“Therefore let us leave behind the elementary doctrine of Christ and go on to maturity.” Hebrews 6:1
Spiritually, when I was nine-years old I walked the aisle of my church and made Jesus mine. I became a Christian.
Physically, when I was nine-years-old I was probably a little over 4 feet tall, and weighed about 50 pounds.
Tomorrow I will turn 59, half a century of living after being that little kid.
Physically, I am 5’ 10” and weigh 145.
Spiritually, I am ?
Measuring spirituality is very hazardous. We usually reduce it to memorizing a catechism or Bible verses. We count church services attended, or use other religious metrics. I think all of these are important. Religion, in spite of the bad press, gets lots of things right. It provides a structure, instruction, and tradition, all of which can translate into a spiritually more mature person.
Of course, that’s not necessarily the case, for I can go to church, earn degrees, and engage in lots of other religious activity and still be mean as a snake.

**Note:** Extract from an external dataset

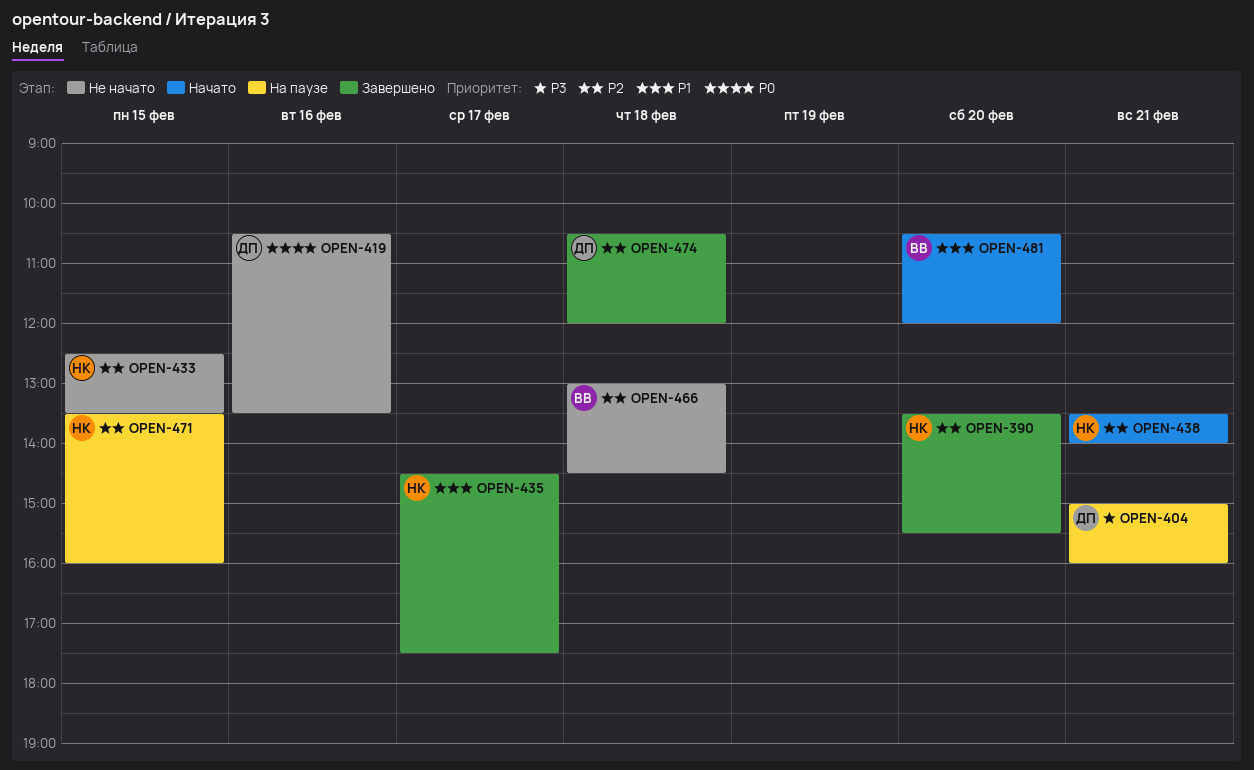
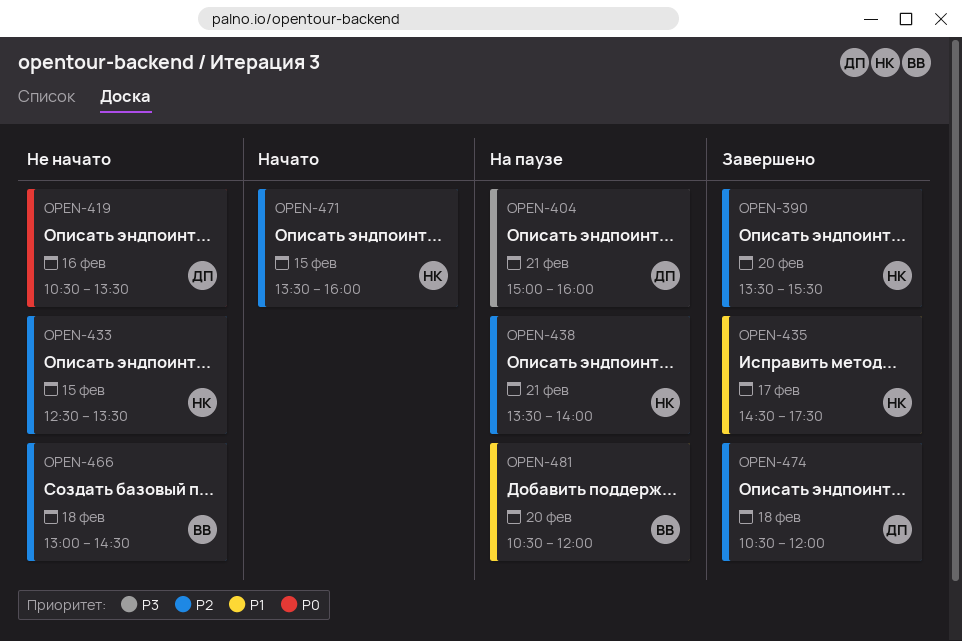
OPEN-438, status: Начато -> На паузе
OPEN-471, status: На паузе -> Начато
OPEN-481, status: Начато -> На паузе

In Jesus’ parable, the hyper-religious Pharisee was not justified, but the contrite publican was. Both were in the same place, doing the same thing, but they had vastly different hearts, and that made all the difference.
So religious activity can certainly help, but it’s also a highly uncertain indicator of real spirituality.
Let’s go back to my nine-year-old self. There was not a time in my young memory when I didn’t know about God, Jesus, the stories of Easter and Christmas. I grew up with them. My parents were Christians, church-going Baptists. I was in church the second Sunday of my life, and have been there pretty much every Sunday since then. I certainly didn’t have a highly developed theology as a nine-year-old, but I gave all of myself as I understood myself to God as I understood Him.
I’m very glad to have that firm starting point in my life, but how sad it would be if I today still lived with the limited understanding I had 50 years ago. It would be just as sad, and ludicrous, if I were still a little over 4 feet tall and weighed 50 pounds.
However we measure it, let’s agree that spiritual growth is necessary. This expectation is clear throughout the scripture.
The author of Hebrews in the passage for this GraceWaves wrote of leaving behind elementary doctrines. He went on to suggest repentance, faith, resurrection, and judgment as some of these. Obviously, all of these doctrines have a place in our faith, but the writer indicates that there is so much more to learn. We can check off all the doctrines and still have a long way to go.
The expectation of growing insight shows up in an interesting way in the gospel of John. There the disciples would witness one of Jesus’ signs (as John calls the miracles), and John would add “and they believed in Him.” The disciples had been faithfully following and believing in Jesus prior to the miracle, but John realized that each sign took them deeper into Jesus, as it were. Their belief became a deeper belief. I very much like that idea.
The language of salvation in the New Testament is also quite interesting. Syntactically, we were saved, are being saved, and will be saved. Yes, there is a point in time when I became a Christian. I was saved. But it is equally true that today I am being saved, that is, the saving presence of God in my life continues. Finally, in the future I will be saved as God completes this work in me. I'm saved. Again. Growth is implied and expected.
Finally, the New Testament provides us with two very clear examples of spiritual growth. We see John and Peter with all their flaws when they walked with Jesus. We also see them through their writings 30-50 years later. They clearly were not of the same temperament. They grew.
But what exactly is this spiritual growth? Grace has to be the key, for it is the most puzzling doctrine of our theology. To paraphrase Tillich, we begin by accepting the fact that God accepts us even when we are unacceptable. I still sometimes struggle to accept that! The lure of binary thinking leads me to judge myself and others when grace tells me to accept. Accepting and applying grace is clearly one of the main struggles I face, and so must be one of the main ways I grow.
Let’s approach it this way. Grace is like a vision for the world. In my graceless vision I tend to look at all things and all people in terms of their value or cost to me. How much trouble is that person going to cause me? Will this financial decision ease my future? When the center of my universe becomes me, I invest myself in endless judgments about what makes me comfortable.
Grace, however, enables me to accept, to appreciate, and even to enjoy all things in their particular expression. That’s easy when something is pleasant, but it also works when I’m challenged. When the genuinely irritable event or person does come into my life, I can observe it without attaching myself to it. Observed in grace, the irritable event or person either passes along, or, and this is the true wonder, becomes part of the grace-transformation. They don’t negatively affect me, and in fact may respond to God’s grace through me as a flower turns to the sun.
Whatever spiritual growth looks like we should all agree that we cannot continue to feel God’s closeness today based solely on the experience we had at the beginning. Reading a different author, attending a retreat, learning to meditate, etc. are all ways that we can challenge ourselves to gain new insights into an infinite God.
What I had as a nine-year-old was both completely sufficient and totally infantile. I made the first step in a journey that takes an eternity. Let’s all keep walking.